» Provided passage
▬▬▬▬▬▬▬▬▬▬
Raptivity is going about this to simply be able to “link” your interactions together into a “short” course. This is not the same as building out full web based course.One way to look at this as a great way to create numerous branches within a scenario based course. Go ahead, use your base tool but use the Raptivity Linker to link together your interactions for each branch of the scenario. Add those into your course as needed. You get the best of both worlds. Your base tool handles the course navigation, the introductory and conclusion text for the course, each objective and scenario while the various Raptivity Linker “short courses” provide the interactions for the rest. Cool!
Mobile delivery? Of course! This is perfect for mobile delivery. Many Raptivity Interactions output to HTML5. Linking a series of these together and adding a short assessment is perfect. Just don’t get too lengthy with these. Remember, mobile learning needs to be short – less than five minutes or so tops on a smart phone and really no longer than 15 minutes or so on a tablet type device.
I am a big Lectora fan so, let’s use Lectora to set up what it does best – SCORM packing, full navigation, base shell, and the setup for all textual content. I want Lectora to keep track of my course and user variables and work with the LMS to do bookmarking and other administrative work. Because I don’t want a boring page turner course,I’ll use Raptivity for the interactions. No big deal so far you say. This is what we already do. Here is the difference. Let Lectora provide the navigation only to the launching point of the scenario. Then use Raptivity Linker to link together the scenario itself. Not just one interaction. Pre Raptivity Linker, you could embed only one Raptivity interaction on any one Lectora page. Now, you can now insert an entire highly interactive scenario onto one Lectora page. For example, create your Raptivity Linker interactive scenario by linking a “3D Cube”, a “Role-based Individualized Simulation”, followed with a “Branching Question – Explorative Type” assessment. You can do this multiple times in the course which truly adds to the overall course.
▬▬▬▬▬▬▬▬▬▬
» Complete the following
1) List the things the Raptivity Linker passage says Lectora does best.
2) Duplicate the Raptivity Linker passage from "Mobile delivery? Of" up to and including "tablet type device.".
3) Go on with the Raptivity Linker passage from where it stops.
The lines after the Raptivity Linker passage are not needed.
▬▬▬▬▬▬▬▬▬▬
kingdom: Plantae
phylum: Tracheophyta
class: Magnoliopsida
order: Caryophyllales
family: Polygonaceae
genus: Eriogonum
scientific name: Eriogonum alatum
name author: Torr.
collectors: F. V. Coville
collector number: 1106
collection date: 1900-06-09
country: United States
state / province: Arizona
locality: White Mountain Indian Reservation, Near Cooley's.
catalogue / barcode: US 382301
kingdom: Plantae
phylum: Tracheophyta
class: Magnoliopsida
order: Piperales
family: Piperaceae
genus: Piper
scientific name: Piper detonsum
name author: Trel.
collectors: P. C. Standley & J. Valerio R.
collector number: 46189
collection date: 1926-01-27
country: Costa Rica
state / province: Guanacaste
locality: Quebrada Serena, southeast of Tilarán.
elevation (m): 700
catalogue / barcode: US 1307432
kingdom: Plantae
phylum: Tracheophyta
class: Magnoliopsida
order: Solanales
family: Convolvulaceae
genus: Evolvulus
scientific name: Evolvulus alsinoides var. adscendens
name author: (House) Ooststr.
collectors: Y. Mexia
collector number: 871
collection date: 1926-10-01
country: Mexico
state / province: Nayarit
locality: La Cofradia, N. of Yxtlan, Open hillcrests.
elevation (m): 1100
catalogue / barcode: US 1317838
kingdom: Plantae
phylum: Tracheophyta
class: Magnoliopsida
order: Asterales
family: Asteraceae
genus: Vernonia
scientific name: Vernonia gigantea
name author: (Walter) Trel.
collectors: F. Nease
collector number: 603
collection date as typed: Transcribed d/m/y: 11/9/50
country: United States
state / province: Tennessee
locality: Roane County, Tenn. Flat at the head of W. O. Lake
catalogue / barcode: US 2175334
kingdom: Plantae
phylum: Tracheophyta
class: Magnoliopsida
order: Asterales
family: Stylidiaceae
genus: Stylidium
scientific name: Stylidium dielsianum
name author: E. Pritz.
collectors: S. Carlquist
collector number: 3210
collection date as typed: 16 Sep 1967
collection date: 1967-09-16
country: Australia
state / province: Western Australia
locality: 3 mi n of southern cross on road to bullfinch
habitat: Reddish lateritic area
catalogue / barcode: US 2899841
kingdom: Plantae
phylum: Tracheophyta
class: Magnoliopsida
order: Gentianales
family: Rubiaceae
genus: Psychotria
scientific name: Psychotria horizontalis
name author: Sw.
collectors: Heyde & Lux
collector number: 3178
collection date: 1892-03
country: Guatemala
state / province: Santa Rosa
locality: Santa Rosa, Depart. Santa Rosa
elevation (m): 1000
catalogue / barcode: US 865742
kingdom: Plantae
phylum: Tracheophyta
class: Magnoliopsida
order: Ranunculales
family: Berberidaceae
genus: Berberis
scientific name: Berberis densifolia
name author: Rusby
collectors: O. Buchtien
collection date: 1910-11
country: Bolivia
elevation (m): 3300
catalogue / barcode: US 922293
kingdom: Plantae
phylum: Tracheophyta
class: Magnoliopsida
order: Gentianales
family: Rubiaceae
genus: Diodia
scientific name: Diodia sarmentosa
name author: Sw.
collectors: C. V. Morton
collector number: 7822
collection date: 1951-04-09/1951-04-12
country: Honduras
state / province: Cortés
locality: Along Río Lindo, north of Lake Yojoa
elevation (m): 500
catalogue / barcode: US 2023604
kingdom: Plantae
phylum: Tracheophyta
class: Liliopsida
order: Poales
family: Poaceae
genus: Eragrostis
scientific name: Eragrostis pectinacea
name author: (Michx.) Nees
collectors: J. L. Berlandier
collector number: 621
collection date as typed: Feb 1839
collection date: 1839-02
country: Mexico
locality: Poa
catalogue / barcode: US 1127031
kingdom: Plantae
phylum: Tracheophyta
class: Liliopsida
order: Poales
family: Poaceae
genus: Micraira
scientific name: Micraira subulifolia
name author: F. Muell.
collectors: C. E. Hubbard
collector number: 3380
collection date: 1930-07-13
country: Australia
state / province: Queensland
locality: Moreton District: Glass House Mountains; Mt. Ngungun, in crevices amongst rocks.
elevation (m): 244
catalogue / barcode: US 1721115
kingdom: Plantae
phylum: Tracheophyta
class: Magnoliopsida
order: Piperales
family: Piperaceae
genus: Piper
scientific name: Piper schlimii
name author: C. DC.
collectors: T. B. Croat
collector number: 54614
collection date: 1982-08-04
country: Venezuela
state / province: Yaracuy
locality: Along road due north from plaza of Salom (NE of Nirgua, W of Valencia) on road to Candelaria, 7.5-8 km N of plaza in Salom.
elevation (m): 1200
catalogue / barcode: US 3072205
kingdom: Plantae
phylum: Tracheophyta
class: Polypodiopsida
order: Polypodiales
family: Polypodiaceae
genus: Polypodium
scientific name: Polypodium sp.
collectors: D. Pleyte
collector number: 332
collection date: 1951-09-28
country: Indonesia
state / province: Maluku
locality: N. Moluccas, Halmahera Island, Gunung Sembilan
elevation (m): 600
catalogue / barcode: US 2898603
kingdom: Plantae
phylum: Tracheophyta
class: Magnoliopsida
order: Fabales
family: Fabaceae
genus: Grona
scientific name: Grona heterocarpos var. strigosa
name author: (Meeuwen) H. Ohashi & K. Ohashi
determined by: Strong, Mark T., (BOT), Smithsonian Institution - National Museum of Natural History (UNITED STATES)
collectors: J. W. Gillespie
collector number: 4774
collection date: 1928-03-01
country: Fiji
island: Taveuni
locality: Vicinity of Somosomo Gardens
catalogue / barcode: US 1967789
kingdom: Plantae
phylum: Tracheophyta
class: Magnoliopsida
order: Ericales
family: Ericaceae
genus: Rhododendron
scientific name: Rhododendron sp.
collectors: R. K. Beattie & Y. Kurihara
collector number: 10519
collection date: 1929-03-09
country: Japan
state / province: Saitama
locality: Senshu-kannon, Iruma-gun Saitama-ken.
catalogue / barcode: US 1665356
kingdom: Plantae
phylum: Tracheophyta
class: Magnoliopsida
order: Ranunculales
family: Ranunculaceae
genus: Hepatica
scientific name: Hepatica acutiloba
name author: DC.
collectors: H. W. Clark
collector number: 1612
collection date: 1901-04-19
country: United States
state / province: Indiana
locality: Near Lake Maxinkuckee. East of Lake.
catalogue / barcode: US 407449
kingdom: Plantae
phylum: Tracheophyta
▬▬▬▬▬▬▬▬▬▬
» Answers below
1) SCORM packing; full navigation; base shell; the setup for all textual content

2)
Mobile delivery? Of course! This is perfect for mobile delivery. Many Raptivity Interactions output to HTML5. Linking a series of these together and adding a short assessment is perfect. Just don’t get too lengthy with these. Remember, mobile learning needs to be short – less than five minutes or so tops on a smart phone and really no longer than 15 minutes or so on a tablet type device.

3)
Another example is even simpler. We all know that mobile learning is not simply making WBT content available on mobile devices. See my blog series on eLearning Industry’s web site (http://elearningindustry.com/moving-to-mobile-what-are-the-gotchas). We want small snippets of information for mobile devices. Use Raptivity Linker to link together a short series of Raptivity interactions such as “Panning Cards”, “Memorize and Recall”, and a “Multi-Page Assessment” output as HTML5 for mobile delivery. Short, sweet, and to the point. Raptivity Linker gives you that option now. A great way to present content on mobile devices without forcing the user to open multiple different learning packages.
Moving forward I suppose it would not be a great leap to create a full blown rapid development tool to compete against the likes of Lectora and Articulate Storyline. I’d vote against that. I think Raptivity’s greatest advantage to those of us in the online learning community is in creating highly interactive interactions that people actually want to use. The type of packaging I’ve described in the Raptivity Linker is as far as I would like to see them go down this road. I don’t want to see energies spent on re-creating what other vendors have already done. Other vendors don’t do the interactivities well. Raptivity does and that is what I need.
When I first started using Raptivity I’ll admit I wanted to know what to do with the interaction. I did not understand that I was only building interactions. This works great if all I need is one or two interactions put into a course that is being built to add to it. But let’s face it, there are so many fantastic interactions in Raptivity now that we really have a great opportunity to link several of these together into short “snippets” or “experiences” of interactions. These can be used as stand-alone items or be embedded as “learning experiences” within a larger course.